Alors qu’elle prenait la pose en compagnie des quatre hommes, l’acteur qu'elle accuse lui aurait "aussitôt mis la main aux fesses" puis "tripoté la hanche droite". Elle raconte à Médiapart : "C’était du pelotage. Je ne savais pas quoi faire. J’ai pris sa main pour la tenir fermement devant moi, pour pas qu’il recommence. Pialat a dit : 'À qui c’est, la main ?!' Ils rigolaient, ça m’a déstabilisée. Je me trouvais bête et pas à l’aise entre tous ces bonshommes… Il y avait une omerta et tout le monde était complice."
Contacté par Médiapart, Nicolas Seydoux aurait d’abord déclaré ne pas avoir été "présent lors de cette avant-première", puis, face à la photo, aurait simplement dit n’avoir "vraiment aucun souvenir de cette soirée".
Des "propos humiliants à caractère sexuel"
La dernière accusatrice, qui, elle aussi, prendra la parole lors du procès de Gérard Depardieu le 24 mars prochain, est journaliste. Marie Dalibon a croisé la route de l’acteur en novembre 2007, lors du tournage en Israël de l’émission Deux, trois jours avec moi. Elle contacte l’acteur, qui en est l’invité, et le rencontre sur place. S'il était cordial au téléphone, elle affirme que les choses ont changé lors de leur première entrevue : "Ah Marie, tu sens comme l’air est différent ici, les hommes sont beaux, tu sens les hommes ici, tu sens dans l’atmosphère que tout est possible ici, tu vas trouver des hommes", lui aurait-il dit.
Elle serait alors "devenue l’objet de son attention et de son divertissement" lors du tournage et avoir été victime de ses "propos humiliants à caractère sexuel", témoigne-t-elle. À plusieurs reprises, le comédien aurait dit qu’elle "devai[t] trouver des hommes en cuir pour le soir" et qu’elle "avai[t] envie de [se] faire fouetter".
Alors qu’elle était accoudée à une murette, Gérard Depardieu serait arrivé derrière elle et lui aurait "massé le bas du dos" en descendant vers "[sa] jupe et [ses] fesses", "sans [son] autorisation", en ponctuant ses phrases de "râles", toujours selon le témoignage de la journaliste qui l'accuse. Si cette serait parvenue à se défaire de cette emprise physique avant que ça n’aille plus loin, elle explique se souvenir des "rires" des personnes témoins de ces scènes.
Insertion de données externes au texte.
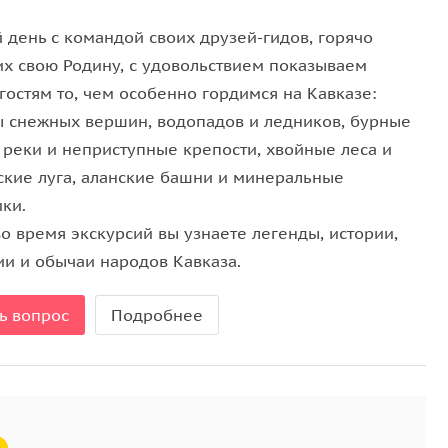
 день с командой своих друзей-гидов, горячо
х свою Родину, с удовольствием показываем
гостям то, чем особенно гордимся на Кавказе:
ы снежных вершин, водопадов и ледников, бурные
 реки и неприступные крепости, хвойные леса и
ские луга, аланские башни и минеральные
ки.
о время экскурсий вы узнаете легенды, истории,
ии и обычаи народов Кавказа.
ь вопрос
Подробнее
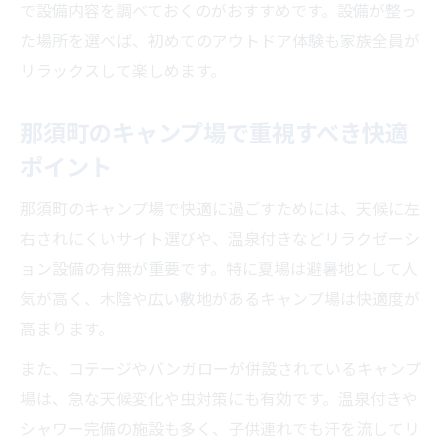
で設備内容を調べておくのがおすすめです。設備が整っ
ファミリーで楽しむ那須町のキャンプ場体
た場所を選べば、初めてのアウトドア体験も家族全員が
験談
リラックスして楽しめます。
子供と作る特別な思い出、那須キャンプ場
の魅力
那須町のキャンプ場で重視すべき快適
家族で体験したい那須キャンプ場のおすす
ポイント
め過ごし方
那須町で叶える家族の絆深まるキャンプ場
那須町のキャンプ場で快適に過ごすためには、天候に左
ライフ
右されにくいサイト選びや、温泉付きなどリラクゼーシ
ョン設備の有無が重要です。特に夏場は避暑地として人
温泉付きやコテージも楽しめる那須のキャンプ
気が高く、木陰や広い敷地があるキャンプ場は快適度が
場
高まります。
温泉付きキャンプ場で家族の癒し時間を満
喫
また、コテージやバンガローが併設されているキャンプ
那須のコテージキャンプ場で快適な宿泊体
場は、急な天候変化や虫対策にも有効です。温泉付きや
験
シャワー完備の施設も多く、子供連れでも汗を流してリ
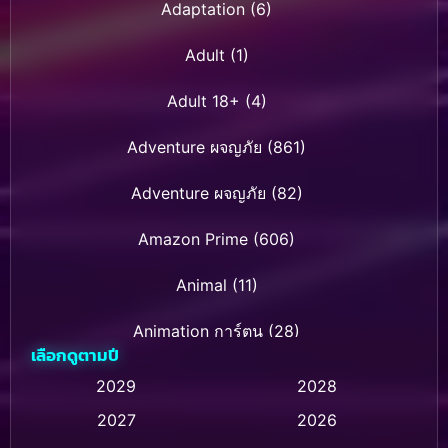
Adaptation
(6)
Adult
(1)
Adult 18+
(4)
Adventure ผจญภัย
(861)
Adventure ผจญภัย
(82)
Amazon Prime
(606)
Animal
(11)
Animation การ์ตูน
(28)
เลือกดูตามปี
Animation การ์ตูน
(232)
2029
2028
2027
2026
Animation การ์ตูน
(32)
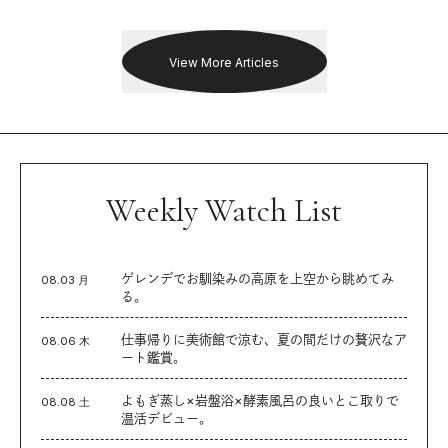
出した新機軸。
戦を夢見るランナーたちの奮闘
を追った。
View More Articles
Weekly Watch List
ゲレンデでお馴染みの高原を上空から眺めてみ
08.03 月
る。
仕事帰りに美術館で涼む、夏の間だけの贅沢なア
08.06 木
ート鑑賞。
よもぎ蒸し×岩盤浴×酵素風呂の良いとこ取りで
08.08 土
温活デビュー。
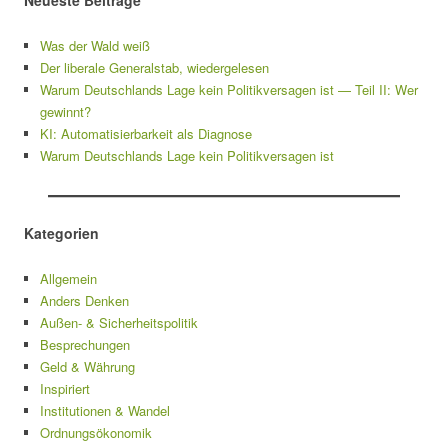
Was der Wald weiß
Der liberale Generalstab, wiedergelesen
Warum Deutschlands Lage kein Politikversagen ist — Teil II: Wer
gewinnt?
KI: Automatisierbarkeit als Diagnose
Warum Deutschlands Lage kein Politikversagen ist
Kategorien
Allgemein
Anders Denken
Außen- & Sicherheitspolitik
Besprechungen
Geld & Währung
Inspiriert
Institutionen & Wandel
Ordnungsökonomik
Sans plainte déposée, Gérard Depardieu ne sera pas poursuivi pour ces nouvelles accusations. Cependant, elles serviront, pour deux d’entre elles – celles d’Aurélie Dauchez et Marie Dalibon –, de témoignages lors de son procès pour agression sexuelle les 24 et 25 mars prochains au tribunal correctionnel de Paris. Par ailleurs, l'acteur est également mis en examen pour viol sur la comédienne et danseuse Charlotte Arnould.